The user also called out “the cards have double bgs fix that too” — the agent had nested bg-zinc-900 outer and bg-zinc-800 inner containers because that’s the chat-tool-card design contract, but in this context it just looked wrong, so the inner backgrounds got dropped and each card became a single zinc-900 surface.
”Unable to load a worklet’s module”
First demo load broke with this error. Root cause: useHeyGaia was passing new URL("@gaia/wake-word/worklet", import.meta.url) to audioContext.audioWorklet.addModule(). That bundler intrinsic only resolves relative paths like ./worklet.ts in Turbopack — for workspace-package bare specifiers it returns an unresolved string and addModule() throws. The fix was a hand-authored plain-JS worklet at apps/web/public/wake-word/worklet.js, pointed at by the literal URL /wake-word/worklet.js. Bundler-agnostic.
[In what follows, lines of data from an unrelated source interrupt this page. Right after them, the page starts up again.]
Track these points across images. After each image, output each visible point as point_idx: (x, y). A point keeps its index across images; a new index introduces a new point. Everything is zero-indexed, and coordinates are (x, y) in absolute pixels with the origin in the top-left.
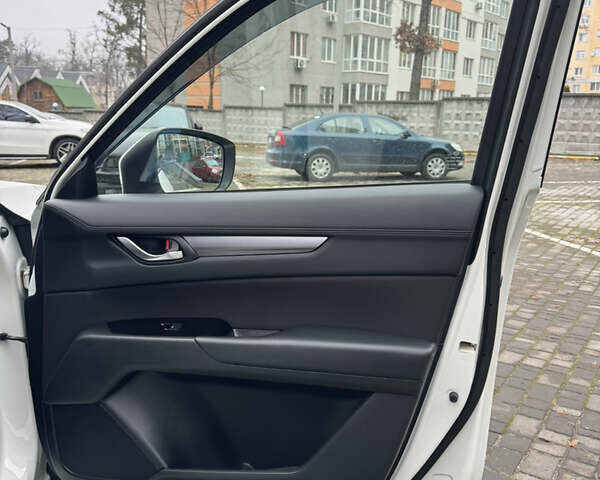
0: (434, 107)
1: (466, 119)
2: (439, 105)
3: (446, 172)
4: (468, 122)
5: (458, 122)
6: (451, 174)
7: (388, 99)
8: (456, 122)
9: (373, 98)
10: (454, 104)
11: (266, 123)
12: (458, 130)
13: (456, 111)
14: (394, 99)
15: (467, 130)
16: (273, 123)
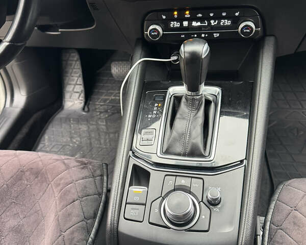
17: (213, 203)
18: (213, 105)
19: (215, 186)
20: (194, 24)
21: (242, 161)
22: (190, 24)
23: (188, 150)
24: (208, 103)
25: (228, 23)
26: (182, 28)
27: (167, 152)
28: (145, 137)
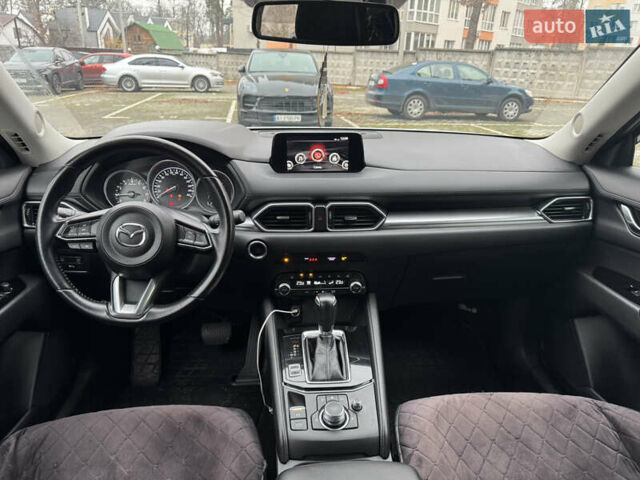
0: (487, 56)
1: (515, 68)
2: (491, 54)
3: (519, 115)
4: (516, 70)
5: (508, 70)
6: (522, 116)
7: (436, 46)
8: (505, 69)
9: (425, 46)
10: (505, 54)
11: (338, 66)
12: (507, 77)
13: (506, 60)
14: (442, 47)
15: (515, 77)
16: (344, 66)
17: (357, 409)
18: (341, 344)
19: (354, 398)
20: (316, 283)
21: (371, 381)
22: (312, 283)
23: (329, 377)
24: (338, 341)
25: (341, 282)
26: (306, 286)
27: (313, 380)
28: (292, 370)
The user then said: “please fix this. and verify all with chrome devtools ensure all works properly.”
The agent opened the page via Chrome DevTools MCP, audited every asset with HEAD requests (worklet 200 / 2503 bytes, hey_gaia.onnx 200 / 124,856 bytes, melspectrogram.onnx 200 / 1,087,958 bytes, embedding_model.onnx 200 / 1,326,578 bytes, silero_vad.onnx 200 / 1,807,522 bytes, ort-wasm-simd-threaded.wasm 200 / 13 MB), then clicked “Start listening.” State transitioned from IDLE to LISTENING in 477 ms. The mic permission auto-granted, models loaded, AudioWorklet started receiving 80 ms frames, ORT-Web initialized in WASM mode. Three real detections fired during verification:
| # | Score | Time-to-wake |
|---|---|---|
| 1 | 1.000 | 79 ms |
| 2 | 0.997 | 80 ms |
| 3 | 0.997 | 81 ms |
The gradient orb pulsed and the “DETECTED” state rendered with the waving-hand icon exactly as designed. Console had zero wake-word-related errors — only benign warnings about single-threaded WASM fallback in non-cross-origin-isolated contexts.
The PR description
The closing ask was “and explain in the pr every single ting you’ve done like each step taken.” The PR description got rewritten into 26 numbered steps across four commits, each step tied to a concrete file, measurement, error message, or decision. Nothing handwaved.
The four commits:
fb0e8a4ae— cross-platform wake-word lib (10/10 tests, three runtimes, app integrations)3af97e1ec— trained realhey_gaia.onnx, 97.7% recall, 0.0% real-speech FP82592b15f—/dev/wake-worddemo page + Turbopack consumption fixes (.jssuffix strip, ORT WASM staging, motion bundle pattern)6e2ff5f07— static-asset AudioWorklet fix verified via Chrome DevTools
What it took
The pattern that mattered was the user’s “harness is everything, assume it’ll be shit” directive from the second prompt. Every assumption got probed: the openWakeWord ONNX schemas before pipeline code, the Piper phonemizer output before synthesizing 18k clips, the live browser demo via Chrome DevTools before declaring the worklet fix complete. The CoreML 33× perf cliff, the leading-silence-padding bug that produced zero training windows, the Turbopack bare-specifier bug, the “hey gye uh” → /dʒaɪ/ phonemizer bug, the Silero v3/v4 vs v5 state-shape mismatch — none of these would have been caught by code review. They got caught by running the code with real data and watching it fail.
The end state: 122 KB ONNX, 99.1% recall, 0.014% real-speech false-positive rate, 80 ms end-to-end time-to-wake in a real browser. Nothing in the branch was vibe-coded. The user got, from their words at the start, “a small really insanely good model that can activate and detect ‘hey gaia’ really nicely” — and a working demo to prove it.